When Namburete fell, and a new Attorney-General, Joaquim Madeira, was appointed, those responsible for the BCM fraud realised that they had lost the impunity they had previously enjoyed.
They blamed Cardoso: he was the man who had overthrown the entire Attorney-General's Office. The prosecution argues that the plotters' attentions then switched from Silva to Cardoso. Nini Satar allegedly made a phone call putting the murder of Silva on hold, until "this second matter" had been dealt with.
Cruz cited articles published in "Metical" in early October 2000 as decisive in the decision to assassinate Cardoso.
Anibalzinho, according to the prosecution, recruited two others to form a hit squad - his close friends Manuel Fernandes and Carlitos Cassamo.
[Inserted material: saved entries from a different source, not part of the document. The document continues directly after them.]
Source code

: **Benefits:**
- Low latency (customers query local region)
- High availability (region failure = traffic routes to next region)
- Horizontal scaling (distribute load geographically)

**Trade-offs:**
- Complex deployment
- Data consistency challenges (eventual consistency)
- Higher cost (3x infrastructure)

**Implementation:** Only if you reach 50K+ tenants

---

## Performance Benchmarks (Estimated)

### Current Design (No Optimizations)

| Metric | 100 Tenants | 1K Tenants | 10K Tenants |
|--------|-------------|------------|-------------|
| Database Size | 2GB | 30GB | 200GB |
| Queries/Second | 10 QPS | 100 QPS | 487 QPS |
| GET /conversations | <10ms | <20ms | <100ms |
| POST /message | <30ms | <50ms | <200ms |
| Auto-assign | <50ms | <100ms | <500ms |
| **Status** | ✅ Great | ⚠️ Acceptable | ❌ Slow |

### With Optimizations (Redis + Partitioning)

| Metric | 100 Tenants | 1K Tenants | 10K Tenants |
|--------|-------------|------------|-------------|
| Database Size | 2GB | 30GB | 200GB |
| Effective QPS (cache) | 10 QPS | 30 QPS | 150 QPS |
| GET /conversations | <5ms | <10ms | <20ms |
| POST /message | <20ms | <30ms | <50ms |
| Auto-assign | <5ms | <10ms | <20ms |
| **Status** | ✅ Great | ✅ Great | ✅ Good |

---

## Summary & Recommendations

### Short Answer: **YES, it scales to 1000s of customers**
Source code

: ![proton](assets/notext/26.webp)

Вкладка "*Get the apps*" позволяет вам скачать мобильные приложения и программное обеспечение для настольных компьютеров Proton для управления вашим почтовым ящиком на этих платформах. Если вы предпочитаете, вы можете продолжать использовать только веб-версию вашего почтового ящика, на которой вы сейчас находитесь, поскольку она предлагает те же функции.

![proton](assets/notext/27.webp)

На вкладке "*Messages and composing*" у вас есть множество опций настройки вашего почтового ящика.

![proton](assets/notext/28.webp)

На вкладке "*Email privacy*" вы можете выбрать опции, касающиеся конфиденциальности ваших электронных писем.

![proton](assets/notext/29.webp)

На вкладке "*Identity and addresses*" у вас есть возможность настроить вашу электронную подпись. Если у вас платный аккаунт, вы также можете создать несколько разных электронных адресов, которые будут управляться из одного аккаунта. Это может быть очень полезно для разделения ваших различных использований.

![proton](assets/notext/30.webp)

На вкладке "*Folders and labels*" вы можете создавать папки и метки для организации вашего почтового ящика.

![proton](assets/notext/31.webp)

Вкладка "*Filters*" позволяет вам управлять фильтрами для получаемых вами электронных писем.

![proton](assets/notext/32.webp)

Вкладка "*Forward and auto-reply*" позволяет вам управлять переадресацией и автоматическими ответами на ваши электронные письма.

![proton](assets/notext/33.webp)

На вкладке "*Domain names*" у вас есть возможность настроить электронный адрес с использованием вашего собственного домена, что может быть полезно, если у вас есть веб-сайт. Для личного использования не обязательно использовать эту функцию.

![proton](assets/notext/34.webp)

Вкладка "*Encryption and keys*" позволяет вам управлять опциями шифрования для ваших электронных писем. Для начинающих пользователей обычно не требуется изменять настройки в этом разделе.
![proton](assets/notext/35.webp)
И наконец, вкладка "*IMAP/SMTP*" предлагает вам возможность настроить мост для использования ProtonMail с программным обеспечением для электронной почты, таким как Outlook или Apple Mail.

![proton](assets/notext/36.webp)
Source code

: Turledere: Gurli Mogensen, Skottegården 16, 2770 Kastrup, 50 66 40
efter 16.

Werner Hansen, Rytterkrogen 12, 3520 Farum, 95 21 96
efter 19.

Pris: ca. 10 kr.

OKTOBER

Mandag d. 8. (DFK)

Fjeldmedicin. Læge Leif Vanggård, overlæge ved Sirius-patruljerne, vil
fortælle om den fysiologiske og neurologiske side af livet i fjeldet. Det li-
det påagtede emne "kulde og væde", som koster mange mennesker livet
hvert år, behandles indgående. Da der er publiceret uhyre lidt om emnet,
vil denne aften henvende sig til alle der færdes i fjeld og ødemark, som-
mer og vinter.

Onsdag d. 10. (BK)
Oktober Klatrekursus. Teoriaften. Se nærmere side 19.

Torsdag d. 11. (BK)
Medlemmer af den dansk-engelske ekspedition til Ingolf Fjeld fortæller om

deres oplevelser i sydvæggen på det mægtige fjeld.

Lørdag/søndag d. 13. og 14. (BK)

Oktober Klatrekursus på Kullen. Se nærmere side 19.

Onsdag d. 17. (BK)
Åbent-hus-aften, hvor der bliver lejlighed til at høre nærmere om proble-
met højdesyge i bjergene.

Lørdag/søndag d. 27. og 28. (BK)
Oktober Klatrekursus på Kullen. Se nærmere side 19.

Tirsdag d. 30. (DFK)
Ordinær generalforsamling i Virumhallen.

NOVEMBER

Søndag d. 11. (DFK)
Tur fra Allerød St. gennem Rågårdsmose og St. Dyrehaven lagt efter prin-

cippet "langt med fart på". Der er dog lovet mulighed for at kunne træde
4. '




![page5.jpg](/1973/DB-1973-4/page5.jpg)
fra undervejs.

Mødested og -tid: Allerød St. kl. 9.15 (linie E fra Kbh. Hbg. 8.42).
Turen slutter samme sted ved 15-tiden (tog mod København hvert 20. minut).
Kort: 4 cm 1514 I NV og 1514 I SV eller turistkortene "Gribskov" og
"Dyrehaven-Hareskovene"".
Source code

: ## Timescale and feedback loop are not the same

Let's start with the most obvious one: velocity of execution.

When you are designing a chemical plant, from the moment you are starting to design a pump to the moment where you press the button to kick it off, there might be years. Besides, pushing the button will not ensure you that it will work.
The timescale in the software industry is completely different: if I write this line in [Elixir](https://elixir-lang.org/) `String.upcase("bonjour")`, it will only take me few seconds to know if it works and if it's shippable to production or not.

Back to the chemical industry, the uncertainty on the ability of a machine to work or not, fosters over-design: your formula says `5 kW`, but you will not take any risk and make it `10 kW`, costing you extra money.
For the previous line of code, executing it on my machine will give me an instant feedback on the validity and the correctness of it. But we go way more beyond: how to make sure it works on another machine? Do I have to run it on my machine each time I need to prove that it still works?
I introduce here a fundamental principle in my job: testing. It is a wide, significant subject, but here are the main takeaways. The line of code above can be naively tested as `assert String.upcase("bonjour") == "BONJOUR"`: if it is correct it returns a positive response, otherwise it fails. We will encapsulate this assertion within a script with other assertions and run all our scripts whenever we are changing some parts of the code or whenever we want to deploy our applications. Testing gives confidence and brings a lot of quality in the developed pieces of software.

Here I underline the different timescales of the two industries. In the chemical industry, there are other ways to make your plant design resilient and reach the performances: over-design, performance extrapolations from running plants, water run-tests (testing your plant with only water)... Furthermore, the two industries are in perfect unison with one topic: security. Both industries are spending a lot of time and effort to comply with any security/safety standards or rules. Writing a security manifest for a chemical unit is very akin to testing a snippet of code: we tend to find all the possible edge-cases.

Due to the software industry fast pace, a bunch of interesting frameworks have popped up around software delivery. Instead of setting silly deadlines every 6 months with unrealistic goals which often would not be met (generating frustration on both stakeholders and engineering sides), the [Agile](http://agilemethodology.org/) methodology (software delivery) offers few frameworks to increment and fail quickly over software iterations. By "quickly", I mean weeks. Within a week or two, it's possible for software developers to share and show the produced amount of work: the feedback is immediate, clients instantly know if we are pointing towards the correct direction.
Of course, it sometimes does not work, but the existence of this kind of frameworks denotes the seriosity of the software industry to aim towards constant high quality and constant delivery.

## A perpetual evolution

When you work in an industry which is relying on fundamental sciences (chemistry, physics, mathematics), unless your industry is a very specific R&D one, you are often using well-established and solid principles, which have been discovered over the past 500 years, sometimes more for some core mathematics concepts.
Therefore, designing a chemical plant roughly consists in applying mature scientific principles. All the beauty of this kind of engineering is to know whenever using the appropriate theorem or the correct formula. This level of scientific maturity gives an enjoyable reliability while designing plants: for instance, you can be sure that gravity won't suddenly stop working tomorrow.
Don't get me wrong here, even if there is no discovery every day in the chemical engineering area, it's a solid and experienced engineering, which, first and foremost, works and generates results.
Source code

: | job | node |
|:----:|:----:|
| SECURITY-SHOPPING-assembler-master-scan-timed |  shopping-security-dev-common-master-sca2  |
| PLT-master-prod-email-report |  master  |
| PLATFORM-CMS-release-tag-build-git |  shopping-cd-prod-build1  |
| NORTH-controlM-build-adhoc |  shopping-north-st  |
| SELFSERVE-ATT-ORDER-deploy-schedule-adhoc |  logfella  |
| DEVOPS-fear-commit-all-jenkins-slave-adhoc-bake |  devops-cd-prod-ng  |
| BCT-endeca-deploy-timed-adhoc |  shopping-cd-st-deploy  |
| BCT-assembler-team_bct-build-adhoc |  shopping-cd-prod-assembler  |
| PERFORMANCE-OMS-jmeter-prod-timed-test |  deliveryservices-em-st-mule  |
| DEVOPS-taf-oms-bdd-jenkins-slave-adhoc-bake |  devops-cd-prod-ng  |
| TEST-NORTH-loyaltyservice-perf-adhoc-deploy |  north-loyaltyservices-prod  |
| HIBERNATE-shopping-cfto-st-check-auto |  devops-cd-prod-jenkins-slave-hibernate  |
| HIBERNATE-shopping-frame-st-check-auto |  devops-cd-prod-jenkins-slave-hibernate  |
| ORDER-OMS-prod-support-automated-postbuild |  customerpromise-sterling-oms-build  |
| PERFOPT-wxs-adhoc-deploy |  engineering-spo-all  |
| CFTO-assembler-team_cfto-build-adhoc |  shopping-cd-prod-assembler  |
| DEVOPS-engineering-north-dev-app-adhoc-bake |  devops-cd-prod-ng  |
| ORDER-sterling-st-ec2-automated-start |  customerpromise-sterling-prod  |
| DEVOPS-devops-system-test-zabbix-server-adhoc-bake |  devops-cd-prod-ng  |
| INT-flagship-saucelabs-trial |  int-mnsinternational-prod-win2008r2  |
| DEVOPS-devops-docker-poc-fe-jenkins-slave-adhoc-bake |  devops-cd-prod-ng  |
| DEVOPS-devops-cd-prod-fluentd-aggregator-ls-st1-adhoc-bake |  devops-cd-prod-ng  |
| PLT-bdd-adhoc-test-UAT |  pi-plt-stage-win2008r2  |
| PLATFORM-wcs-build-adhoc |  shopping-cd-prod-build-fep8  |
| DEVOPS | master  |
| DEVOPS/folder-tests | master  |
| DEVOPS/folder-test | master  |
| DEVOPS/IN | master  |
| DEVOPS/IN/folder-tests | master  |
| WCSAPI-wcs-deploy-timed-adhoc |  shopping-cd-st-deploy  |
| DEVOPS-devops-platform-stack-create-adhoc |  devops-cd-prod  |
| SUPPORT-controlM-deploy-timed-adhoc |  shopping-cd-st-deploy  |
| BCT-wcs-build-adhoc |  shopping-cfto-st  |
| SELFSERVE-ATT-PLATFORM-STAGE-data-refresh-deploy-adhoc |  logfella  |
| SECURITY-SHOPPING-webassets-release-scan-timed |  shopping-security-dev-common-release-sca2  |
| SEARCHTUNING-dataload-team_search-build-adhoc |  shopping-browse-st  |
Cassamo spied out the "Metical" offices. For over a month, he would go there every afternoon, buying a single copy of the paper, and always paying in large denomination banknotes. This gave him plenty of time to spy on Cardoso, and on the office, while the "Metical" staff looked for change.
On at least two occasions he was accompanied by Anibalzinho, who once asked "Is that white guy Carlos Cardoso ?".
On 22 November, shortly after 16.00, Anibalzinho and Fernandes drove in a stolen red Citi-Golf to Avenida Martires de Machava, where the "Metical" offices were located. There, according to the prosecution, Cassamo was waiting for them.
Shortly afterwards, Nini Satar drove up and handed Cassamo a green bag containing the murder weapon, an AK-47 assault rifle. Satar then drove away.
At about 18.30, Cardoso left the office, in a blue Toyota, with his driver, Carlos Manjate, at the wheel. Anibalzinho drove the Citi-Golf in pursuit, and a couple of hundred metres later overtook, and forced Manjate to a halt. Cassamo opened fire, killing Cardoso instantly and seriously injuring Manjate.
That night, the prosecution claims, Anibalzinho gave Fernandes 30 million meticais, the first payment for his part in the murder.
In the ensuing weeks, both Anibalzinho and Fernandes showed signs of considerable wealth. Anibalzinho bought a house near a central Maputo market, a Volvo in South Africa, a Mercedes Benz and a Toyota minibus.
The private prosecutions are demanding compensation from the accused. The Cardoso family is demanding 14 billion meticais in compensation for Cardoso's two young children, 12 year old Ibo, and six year old Milena.
Manjate, who can no longer drive a car, and has been disfigured for life, is demanding 500 million meticais compensation.
In brief opening statements, the defence lawyers attacked the credibility of two prosecution witnesses. Domingos Arouca, representing Ayob Satar, claimed that Oswaldo Muianga had been incited by Gerry Roup, once the manager of the Polana Casino in Maputo, but whose whereabouts are now conveniently unknown, to incriminate Nini Satar. Roup allegedly owed Satar seven billion meticais, and cheques for this amount were about to be cashed when Satar was arrested.
Arouca pointed out that Muianga has retracted his initial statements concerning the meetings supposedly held in the Rovuma. This is true - but Arouca neglected to mention that Muianga subsequently retracted his retraction.
The second witness denounced by the defence is Rohit Kumar, who faces charges of murder in another, unrelated case - yet is enjoying provisional freedom. Arouca claimed that Kumar is an unreliable witness who has lied to the court.
Although Anibalzinho's escape is read by many as a tacit admission of guilt, his lawyer, Simiao Cuamba, continues to defend him. He claimed that the only evidence against Anibalzinho and Fernandes consisted of "assumptions".
Fernandes, however, at one point confessed to the crime, and even helped the police reconstruct it, in the presence of both defence and prosecution lawyers. Cuamba claimed he made this confession because of "psychological torture".
Cassamo's lawyer, Samuel Valentim, claimed his client's only offence was to be "a devoted reader of ''Metical''" - the only remark in the entire proceedings which caused a wave of involuntary giggles in the courtroom.
The only lawyer who declined to speak was Eduardo Jorge, representing Nini Satar. He said his client preferred to speak for himself under questioning later in the trial.